TASK STATEMENT =
Show all the lines in the data below that include the word "left".
Top of MATERIAL FOR THIS EXERCISE
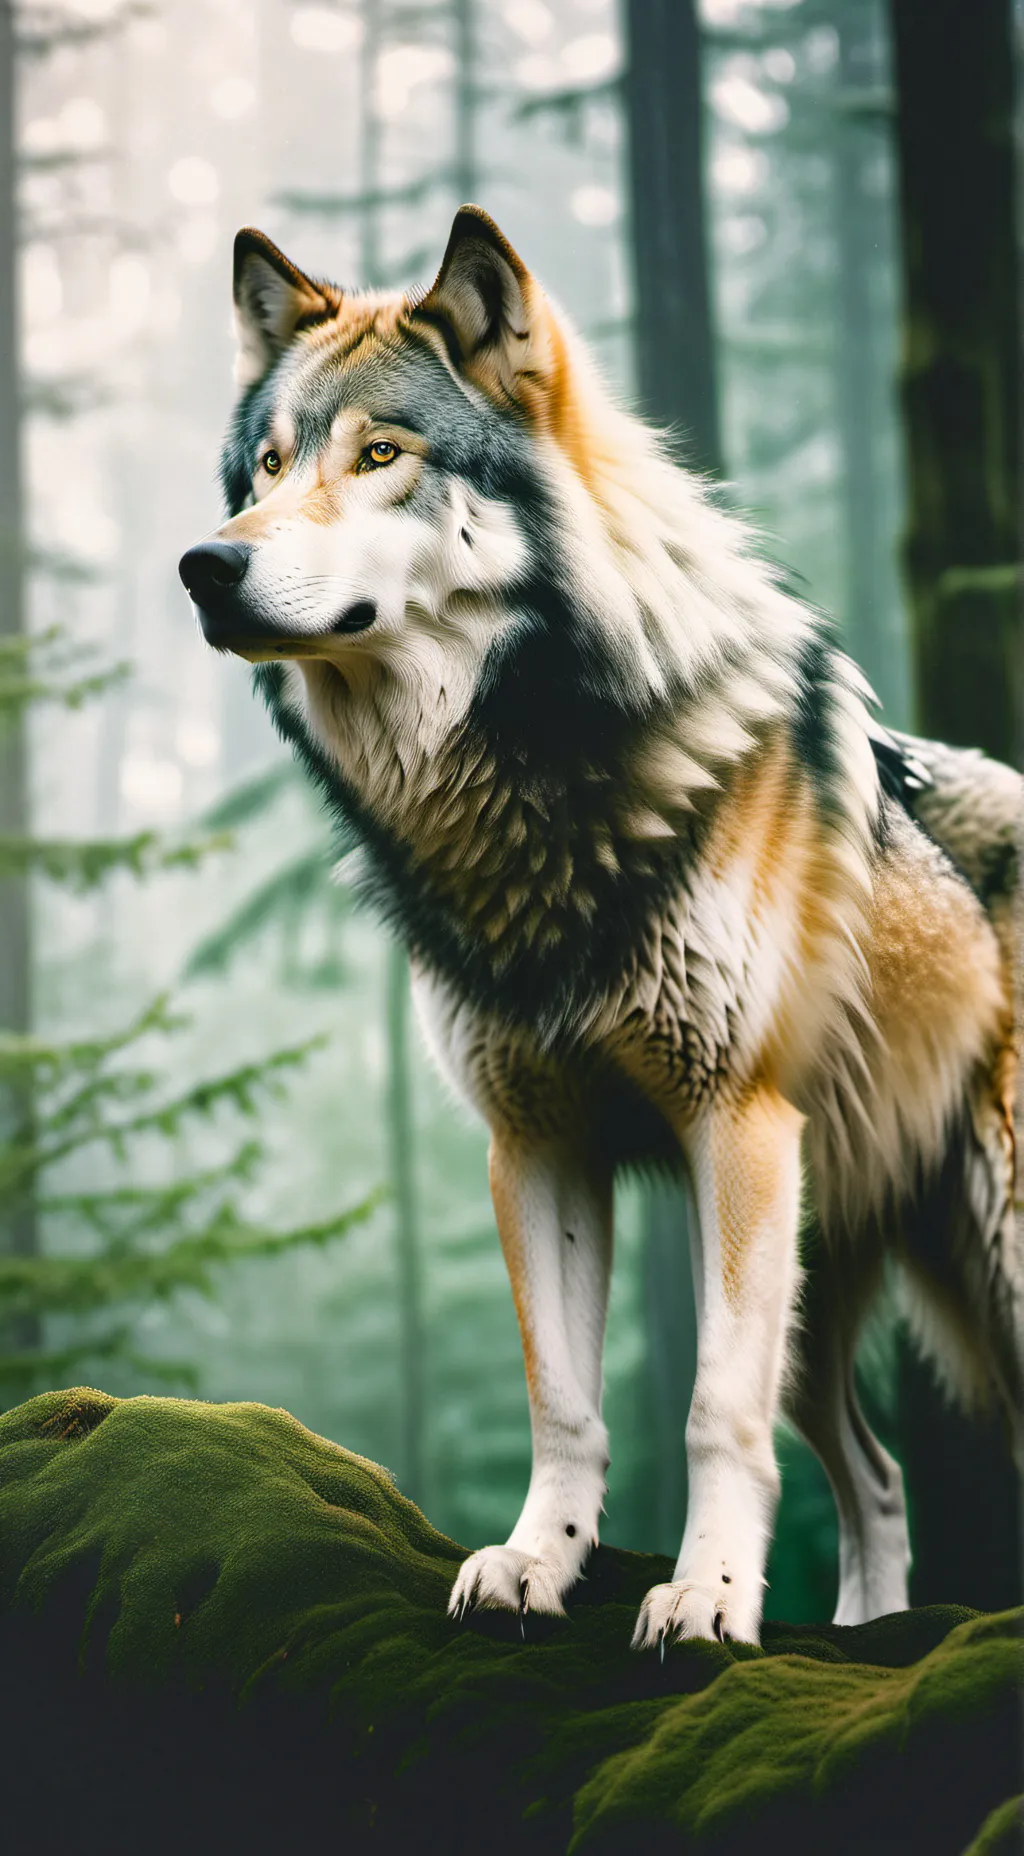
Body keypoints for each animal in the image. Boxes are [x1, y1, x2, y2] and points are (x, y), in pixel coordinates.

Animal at [180, 207, 1022, 1647]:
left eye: (382, 455)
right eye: (268, 467)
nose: (206, 564)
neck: (531, 788)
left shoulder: (735, 1127)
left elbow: (711, 1411)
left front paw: (709, 1599)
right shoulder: (537, 1143)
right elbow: (563, 1401)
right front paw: (539, 1562)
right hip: (826, 1273)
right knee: (877, 1474)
Bottom of MATERIAL FOR THIS EXERCISE
RESULT BELOW =
left eye: (382, 455)
left shoulder: (735, 1127)
left elbow: (711, 1411)
left front paw: (709, 1599)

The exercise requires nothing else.